» **DATA EXTRACT**
━━━━━━━━━━━━━━━━

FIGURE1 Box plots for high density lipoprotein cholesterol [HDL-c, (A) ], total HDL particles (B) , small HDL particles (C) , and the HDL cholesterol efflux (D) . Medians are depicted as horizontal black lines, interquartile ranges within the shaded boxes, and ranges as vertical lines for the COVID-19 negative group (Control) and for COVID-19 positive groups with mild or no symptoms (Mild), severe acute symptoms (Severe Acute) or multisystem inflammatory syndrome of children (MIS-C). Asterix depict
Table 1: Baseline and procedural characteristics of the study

━━━━━━━━━━━━━━━━

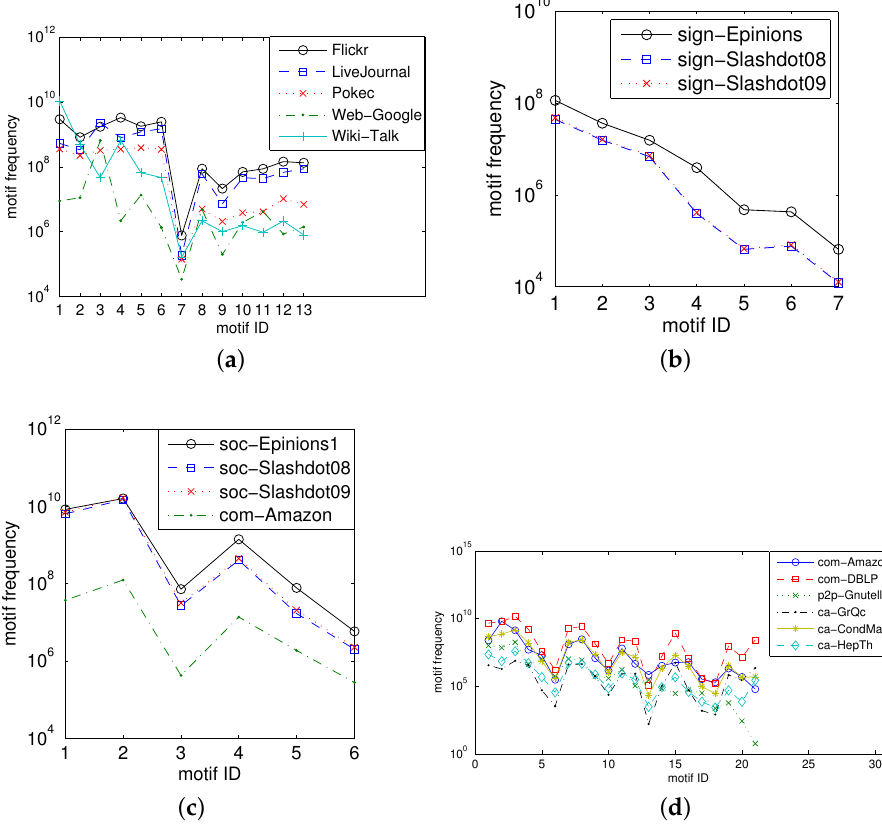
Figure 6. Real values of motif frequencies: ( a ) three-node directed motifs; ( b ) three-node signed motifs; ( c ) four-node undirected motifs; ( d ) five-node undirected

━━━━━━━━━━━━━━━━

Once you reach the line with "FIGURE1 Box plots" in the data above, copy it and every line after it exactly, up to and including the line with "Table 1: Baseline".

» **TASK ANSWER**
FIGURE1 Box plots for high density lipoprotein cholesterol [HDL-c, (A) ], total HDL particles (B) , small HDL particles (C) , and the HDL cholesterol efflux (D) . Medians are depicted as horizontal black lines, interquartile ranges within the shaded boxes, and ranges as vertical lines for the COVID-19 negative group (Control) and for COVID-19 positive groups with mild or no symptoms (Mild), severe acute symptoms (Severe Acute) or multisystem inflammatory syndrome of children (MIS-C). Asterix depict
Table 1: Baseline and procedural characteristics of the study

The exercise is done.